Another factor in determining that medication has
helped a person concerns the power of suggestion. This brilliant psychiatrist, who knows what
he is talking about, has told me that my brain is damaged. The neuroleptic drug or drugs that he is
giving me allow me to function normally.
These positive thoughts can, for a variable period of time, alleviate
the conglomerated fears that are actually causing the problems.

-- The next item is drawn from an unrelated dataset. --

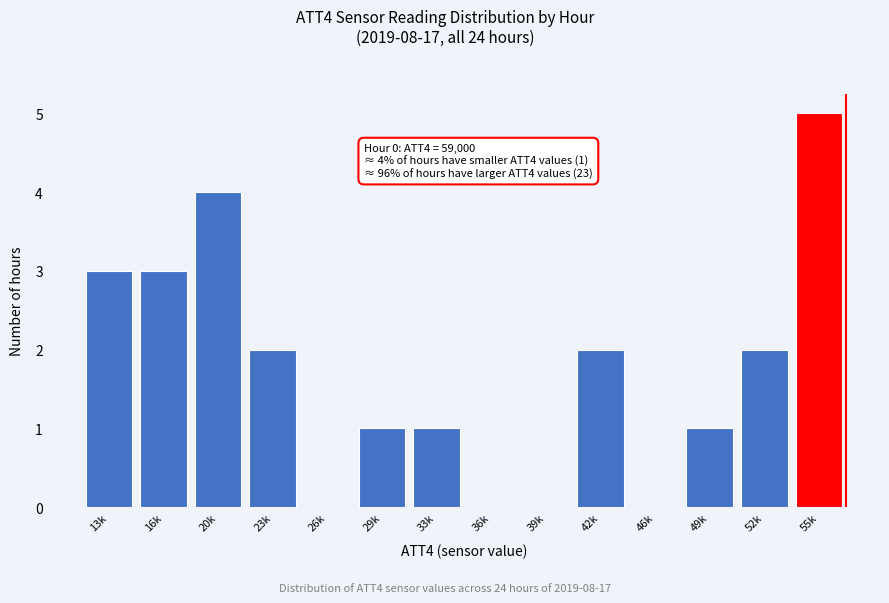

Reading left to right, extract all data points from this chart.

13k=3	16k=3	20k=4	23k=2	26k=0	29k=1	33k=1	36k=0	39k=0	42k=2	46k=0	49k=1	52k=2	55k=5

Ann Lander’s answer that the girl was in the hands of
a competent Doctor was incorrect. It is
usually right to place ones confidence in those who have studied something all
of their lives, but at the same time, the truth is not interested in how long
you have studied a problem. If you are
wrong in your assumptions, no amount of time can make them right. Only increased knowledge can change a wrong, or
false idea into a right one..
Ann’s further comments about self-help groups like
Recovery Inc. are excellent. But should
these people be required to find their own way out of the quagmire when
structured help should be available?
There are thousands of competent psychiatrists that help these people
out of their dilemmas. It is the
confused psychiatrists, who don’t know that they are confused, and the obtuse
bio-psychiatrist’s that must change their incorrect beliefs.
Knowing that these problems are all negotiable, places
a heavy burden upon me to finish this book and give these people a chance to be
“recalled to life.” I hope that this story from Ann Lander’s column from long
ago, helps to convince you that
understanding fear equals understanding human behavior.